It’s the 21st century and women still struggle to shatter the glass ceiling. Multiply that struggle by 100 and time travel back to the 1800s, a time when few women had professions. Being a woman and a doctor back then was as good as a myth. But Anandibai Gopalrao Joshi broke that myth and emerged as a legend with two firsts to her name: being the first female Indian physician and the first Indian woman to complete her studies in western medicine from the United States of America.
While Joshi is celebrated as a woman who defied odds and followed her dreams, there isn’t much we know about her as a person.
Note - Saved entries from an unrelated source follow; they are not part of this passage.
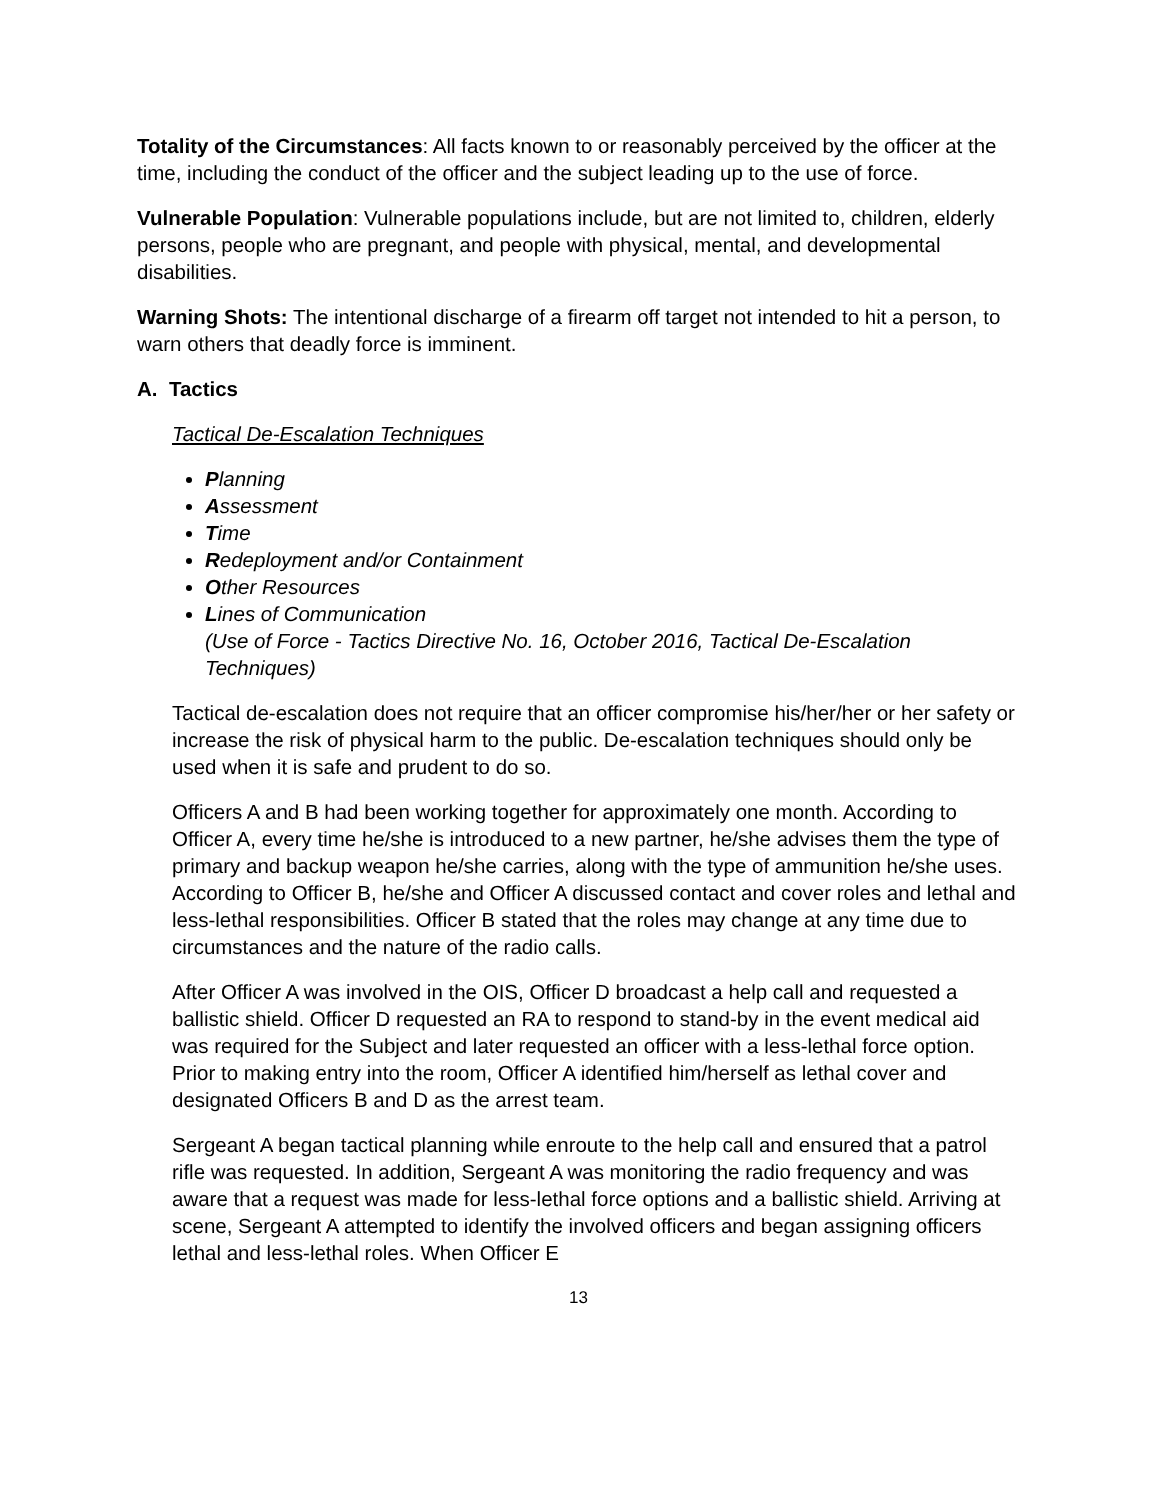Totality of the Circumstances: All facts known to or reasonably perceived by the officer at the time, including the conduct of the officer and the subject leading up to the use of force.
Vulnerable Population: Vulnerable populations include, but are not limited to, children, elderly persons, people who are pregnant, and people with physical, mental, and developmental disabilities.
Warning Shots: The intentional discharge of a firearm off target not intended to hit a person, to warn others that deadly force is imminent.
A. Tactics
Tactical De-Escalation Techniques
Planning
Assessment
Time
Redeployment and/or Containment
Other Resources
Lines of Communication
(Use of Force - Tactics Directive No. 16, October 2016, Tactical De-Escalation Techniques)
Tactical de-escalation does not require that an officer compromise his/her/her or her safety or increase the risk of physical harm to the public. De-escalation techniques should only be used when it is safe and prudent to do so.
Officers A and B had been working together for approximately one month. According to Officer A, every time he/she is introduced to a new partner, he/she advises them the type of primary and backup weapon he/she carries, along with the type of ammunition he/she uses. According to Officer B, he/she and Officer A discussed contact and cover roles and lethal and less-lethal responsibilities. Officer B stated that the roles may change at any time due to circumstances and the nature of the radio calls.
After Officer A was involved in the OIS, Officer D broadcast a help call and requested a ballistic shield. Officer D requested an RA to respond to stand-by in the event medical aid was required for the Subject and later requested an officer with a less-lethal force option. Prior to making entry into the room, Officer A identified him/herself as lethal cover and designated Officers B and D as the arrest team.
Sergeant A began tactical planning while enroute to the help call and ensured that a patrol rifle was requested. In addition, Sergeant A was monitoring the radio frequency and was aware that a request was made for less-lethal force options and a ballistic shield. Arriving at scene, Sergeant A attempted to identify the involved officers and began assigning officers lethal and less-lethal roles. When Officer E
13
The bilingual play, Dr Anandibai – Like, Comment, Share, is here to change that. Directed by Manoj Shah and written the Geeta Manek, the play, which will stream on Saturday, October 24 at 5pm, stars Marathi theatre actor Manasi Joshi and attempts to examine how Anandibai Joshi’s life has impacted the 21st-century woman.
Born Yamuna in 1865, she married Gopalrao Joshi at the age of nine and was renamed Anandi. She would’ve lived a mundane existence were it not for the death of her son due to lack of medical care. This incident spurred her to learn medicine and became the driving force behind her desire to become a physician. Luckily for her, Gopalrao was progressive and a staunch proponent of women’s education. He encouraged her to join a missionary school and learn English to further her ambition. In fact, there are many accounts of how he would throw books at her and order her out of the kitchen to ensure that she focused on her education. Anandibai went on to graduate from the Woman’s Medical College of Pennsylvania in 1886.
While Anandibai would’ve no doubt gone on to become a great physician, fate had other plans and she succumbed to tuberculosis in 1887. Catch the play to know more about Joshi.